> _What to do_
Only the lines from the one containing "875 1264 919" through the one containing "1644,208 1644,340 1545,287" should be printed, exactly as they appear below, with both ends included.

[Collected data entries]
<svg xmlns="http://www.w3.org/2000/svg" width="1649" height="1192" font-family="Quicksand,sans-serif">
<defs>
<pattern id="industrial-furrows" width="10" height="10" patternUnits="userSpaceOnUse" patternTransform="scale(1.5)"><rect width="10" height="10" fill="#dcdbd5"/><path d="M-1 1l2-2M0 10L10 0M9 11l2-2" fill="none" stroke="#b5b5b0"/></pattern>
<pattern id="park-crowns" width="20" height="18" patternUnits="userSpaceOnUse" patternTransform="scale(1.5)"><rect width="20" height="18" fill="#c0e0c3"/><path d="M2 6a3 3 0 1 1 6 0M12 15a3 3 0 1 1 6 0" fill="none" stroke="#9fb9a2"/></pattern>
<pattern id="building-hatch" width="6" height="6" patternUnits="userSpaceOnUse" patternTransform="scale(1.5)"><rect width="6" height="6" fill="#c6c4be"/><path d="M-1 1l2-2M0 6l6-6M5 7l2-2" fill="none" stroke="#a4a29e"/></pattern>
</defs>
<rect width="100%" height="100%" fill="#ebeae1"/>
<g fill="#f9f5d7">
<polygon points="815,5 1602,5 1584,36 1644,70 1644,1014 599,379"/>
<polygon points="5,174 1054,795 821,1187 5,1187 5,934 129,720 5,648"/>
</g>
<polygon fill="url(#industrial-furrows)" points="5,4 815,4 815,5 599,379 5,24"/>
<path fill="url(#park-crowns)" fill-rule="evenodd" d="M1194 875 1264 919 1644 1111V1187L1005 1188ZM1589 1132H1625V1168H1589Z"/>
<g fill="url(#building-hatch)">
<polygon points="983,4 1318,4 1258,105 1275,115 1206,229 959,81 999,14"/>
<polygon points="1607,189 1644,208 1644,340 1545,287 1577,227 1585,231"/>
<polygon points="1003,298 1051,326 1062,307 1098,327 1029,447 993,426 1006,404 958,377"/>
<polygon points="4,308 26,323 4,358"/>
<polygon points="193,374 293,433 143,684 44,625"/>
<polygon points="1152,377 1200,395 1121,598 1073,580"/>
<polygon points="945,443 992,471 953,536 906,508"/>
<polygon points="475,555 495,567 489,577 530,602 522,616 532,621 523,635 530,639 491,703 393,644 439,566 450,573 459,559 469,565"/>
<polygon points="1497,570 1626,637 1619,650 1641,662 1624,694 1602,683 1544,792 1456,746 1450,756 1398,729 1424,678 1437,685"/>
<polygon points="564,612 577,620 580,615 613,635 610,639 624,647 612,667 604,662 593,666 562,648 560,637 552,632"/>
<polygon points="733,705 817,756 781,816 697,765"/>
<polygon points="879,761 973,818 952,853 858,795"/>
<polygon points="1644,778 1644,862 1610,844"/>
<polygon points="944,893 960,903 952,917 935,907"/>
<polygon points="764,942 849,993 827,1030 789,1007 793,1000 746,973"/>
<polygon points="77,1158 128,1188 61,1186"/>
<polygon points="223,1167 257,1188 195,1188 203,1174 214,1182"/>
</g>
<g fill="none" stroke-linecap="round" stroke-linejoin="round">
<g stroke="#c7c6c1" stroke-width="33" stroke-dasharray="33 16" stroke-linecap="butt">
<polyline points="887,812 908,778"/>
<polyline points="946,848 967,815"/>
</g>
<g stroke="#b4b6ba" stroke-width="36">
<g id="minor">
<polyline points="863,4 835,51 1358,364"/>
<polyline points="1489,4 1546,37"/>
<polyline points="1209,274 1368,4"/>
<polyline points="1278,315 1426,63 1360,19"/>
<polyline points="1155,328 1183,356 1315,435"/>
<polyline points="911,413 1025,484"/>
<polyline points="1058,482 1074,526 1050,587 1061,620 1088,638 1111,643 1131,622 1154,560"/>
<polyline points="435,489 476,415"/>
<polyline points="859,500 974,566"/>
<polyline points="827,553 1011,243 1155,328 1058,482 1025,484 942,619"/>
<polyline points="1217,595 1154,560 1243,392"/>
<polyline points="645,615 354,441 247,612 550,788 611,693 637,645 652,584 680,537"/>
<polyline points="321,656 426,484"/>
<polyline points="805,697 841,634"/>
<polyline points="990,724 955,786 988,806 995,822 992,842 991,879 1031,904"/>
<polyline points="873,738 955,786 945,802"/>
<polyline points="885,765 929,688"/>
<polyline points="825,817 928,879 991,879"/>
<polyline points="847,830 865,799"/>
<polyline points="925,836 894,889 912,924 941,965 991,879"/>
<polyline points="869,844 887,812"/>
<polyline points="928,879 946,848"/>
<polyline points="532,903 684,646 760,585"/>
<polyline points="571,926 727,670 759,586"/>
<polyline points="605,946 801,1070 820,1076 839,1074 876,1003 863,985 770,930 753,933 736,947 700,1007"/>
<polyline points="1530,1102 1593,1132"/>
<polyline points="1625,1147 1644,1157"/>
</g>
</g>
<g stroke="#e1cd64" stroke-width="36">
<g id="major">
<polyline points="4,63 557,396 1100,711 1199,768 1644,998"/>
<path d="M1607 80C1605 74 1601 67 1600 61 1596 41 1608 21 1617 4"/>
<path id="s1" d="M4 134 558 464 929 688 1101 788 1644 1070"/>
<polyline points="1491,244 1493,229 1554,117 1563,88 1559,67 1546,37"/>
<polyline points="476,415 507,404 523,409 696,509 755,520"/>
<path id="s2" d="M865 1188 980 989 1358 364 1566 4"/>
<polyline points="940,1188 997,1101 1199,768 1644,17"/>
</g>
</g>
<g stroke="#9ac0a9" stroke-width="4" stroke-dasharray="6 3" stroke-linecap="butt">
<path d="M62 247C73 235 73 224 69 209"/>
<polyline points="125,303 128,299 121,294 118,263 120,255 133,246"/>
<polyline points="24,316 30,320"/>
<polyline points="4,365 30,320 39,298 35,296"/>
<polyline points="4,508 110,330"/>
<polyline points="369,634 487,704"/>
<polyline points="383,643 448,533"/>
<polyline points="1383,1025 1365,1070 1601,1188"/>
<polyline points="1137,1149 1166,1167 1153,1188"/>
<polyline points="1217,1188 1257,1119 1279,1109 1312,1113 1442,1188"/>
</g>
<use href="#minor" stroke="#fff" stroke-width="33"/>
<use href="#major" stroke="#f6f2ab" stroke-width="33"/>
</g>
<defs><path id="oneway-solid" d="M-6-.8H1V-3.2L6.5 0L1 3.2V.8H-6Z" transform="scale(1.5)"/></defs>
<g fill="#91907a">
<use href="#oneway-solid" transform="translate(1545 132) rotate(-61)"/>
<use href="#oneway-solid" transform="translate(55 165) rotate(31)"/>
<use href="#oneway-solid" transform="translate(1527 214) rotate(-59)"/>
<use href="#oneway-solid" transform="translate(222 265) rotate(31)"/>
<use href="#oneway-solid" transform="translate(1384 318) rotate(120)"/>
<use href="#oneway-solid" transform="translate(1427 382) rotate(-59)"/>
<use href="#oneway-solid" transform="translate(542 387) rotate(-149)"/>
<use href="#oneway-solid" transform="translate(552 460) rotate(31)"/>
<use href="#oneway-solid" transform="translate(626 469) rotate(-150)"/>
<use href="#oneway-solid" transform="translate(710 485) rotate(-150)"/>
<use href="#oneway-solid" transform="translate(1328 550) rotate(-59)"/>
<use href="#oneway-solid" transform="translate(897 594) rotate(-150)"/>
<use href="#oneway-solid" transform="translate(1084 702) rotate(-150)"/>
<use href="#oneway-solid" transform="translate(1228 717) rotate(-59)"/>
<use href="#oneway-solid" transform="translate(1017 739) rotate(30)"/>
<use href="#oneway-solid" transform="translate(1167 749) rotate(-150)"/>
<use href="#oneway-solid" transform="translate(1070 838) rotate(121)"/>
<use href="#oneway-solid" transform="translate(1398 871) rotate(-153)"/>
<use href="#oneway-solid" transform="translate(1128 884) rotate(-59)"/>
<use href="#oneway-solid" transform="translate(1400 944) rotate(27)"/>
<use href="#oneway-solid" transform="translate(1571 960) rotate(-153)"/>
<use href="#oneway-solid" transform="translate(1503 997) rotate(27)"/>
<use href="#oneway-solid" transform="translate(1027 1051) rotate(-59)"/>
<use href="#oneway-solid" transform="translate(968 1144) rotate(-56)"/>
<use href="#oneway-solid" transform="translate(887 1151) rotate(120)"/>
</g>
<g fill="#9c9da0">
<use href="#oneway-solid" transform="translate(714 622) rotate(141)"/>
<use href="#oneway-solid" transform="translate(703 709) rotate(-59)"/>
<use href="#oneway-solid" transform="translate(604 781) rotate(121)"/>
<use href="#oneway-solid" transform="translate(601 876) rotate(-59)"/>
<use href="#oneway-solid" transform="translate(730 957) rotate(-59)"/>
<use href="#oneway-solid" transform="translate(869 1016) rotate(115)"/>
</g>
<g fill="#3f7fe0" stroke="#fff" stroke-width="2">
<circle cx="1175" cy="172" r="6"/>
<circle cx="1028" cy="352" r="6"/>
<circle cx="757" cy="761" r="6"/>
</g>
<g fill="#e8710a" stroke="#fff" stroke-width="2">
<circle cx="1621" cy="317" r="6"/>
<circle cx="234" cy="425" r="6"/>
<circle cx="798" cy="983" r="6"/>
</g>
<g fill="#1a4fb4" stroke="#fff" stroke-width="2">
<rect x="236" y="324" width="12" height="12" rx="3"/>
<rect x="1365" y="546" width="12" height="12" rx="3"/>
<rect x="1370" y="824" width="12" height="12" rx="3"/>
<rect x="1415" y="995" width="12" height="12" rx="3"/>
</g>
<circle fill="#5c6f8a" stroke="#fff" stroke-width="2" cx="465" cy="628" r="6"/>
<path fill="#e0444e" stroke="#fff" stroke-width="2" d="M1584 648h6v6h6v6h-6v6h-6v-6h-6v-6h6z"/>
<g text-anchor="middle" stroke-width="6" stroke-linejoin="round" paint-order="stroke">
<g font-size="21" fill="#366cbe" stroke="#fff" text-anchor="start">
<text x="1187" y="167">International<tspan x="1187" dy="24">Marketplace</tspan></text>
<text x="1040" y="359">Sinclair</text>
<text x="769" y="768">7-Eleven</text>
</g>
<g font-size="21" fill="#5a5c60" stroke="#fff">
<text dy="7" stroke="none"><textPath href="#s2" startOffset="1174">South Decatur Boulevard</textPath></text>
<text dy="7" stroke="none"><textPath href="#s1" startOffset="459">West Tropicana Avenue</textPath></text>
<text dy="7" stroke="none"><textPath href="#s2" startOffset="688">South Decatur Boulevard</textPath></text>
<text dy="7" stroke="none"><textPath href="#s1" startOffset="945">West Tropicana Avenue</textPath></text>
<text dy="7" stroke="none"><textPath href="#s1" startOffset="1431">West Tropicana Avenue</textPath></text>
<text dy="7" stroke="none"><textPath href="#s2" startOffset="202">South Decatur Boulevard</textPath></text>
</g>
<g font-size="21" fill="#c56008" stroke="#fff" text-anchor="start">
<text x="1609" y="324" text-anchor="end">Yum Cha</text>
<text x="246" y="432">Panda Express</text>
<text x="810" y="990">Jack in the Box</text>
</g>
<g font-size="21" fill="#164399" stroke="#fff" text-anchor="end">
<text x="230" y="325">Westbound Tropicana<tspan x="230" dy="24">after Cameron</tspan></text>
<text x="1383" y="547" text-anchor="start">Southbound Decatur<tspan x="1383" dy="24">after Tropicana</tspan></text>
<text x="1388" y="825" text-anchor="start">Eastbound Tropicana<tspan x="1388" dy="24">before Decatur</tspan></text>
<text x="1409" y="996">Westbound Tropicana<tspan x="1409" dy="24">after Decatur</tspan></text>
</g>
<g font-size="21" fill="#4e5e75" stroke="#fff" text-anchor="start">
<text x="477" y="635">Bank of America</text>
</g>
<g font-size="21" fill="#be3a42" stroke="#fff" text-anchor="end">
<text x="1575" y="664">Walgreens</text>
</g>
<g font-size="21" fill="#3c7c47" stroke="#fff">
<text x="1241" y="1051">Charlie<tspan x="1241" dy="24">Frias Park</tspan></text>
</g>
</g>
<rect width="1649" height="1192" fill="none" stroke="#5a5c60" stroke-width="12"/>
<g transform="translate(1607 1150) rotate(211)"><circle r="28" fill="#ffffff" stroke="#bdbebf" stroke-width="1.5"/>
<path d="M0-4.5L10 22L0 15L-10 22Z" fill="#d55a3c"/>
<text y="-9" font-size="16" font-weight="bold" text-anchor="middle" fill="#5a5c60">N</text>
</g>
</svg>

> _Solved exercise_
<path fill="url(#park-crowns)" fill-rule="evenodd" d="M1194 875 1264 919 1644 1111V1187L1005 1188ZM1589 1132H1625V1168H1589Z"/>
<g fill="url(#building-hatch)">
<polygon points="983,4 1318,4 1258,105 1275,115 1206,229 959,81 999,14"/>
<polygon points="1607,189 1644,208 1644,340 1545,287 1577,227 1585,231"/>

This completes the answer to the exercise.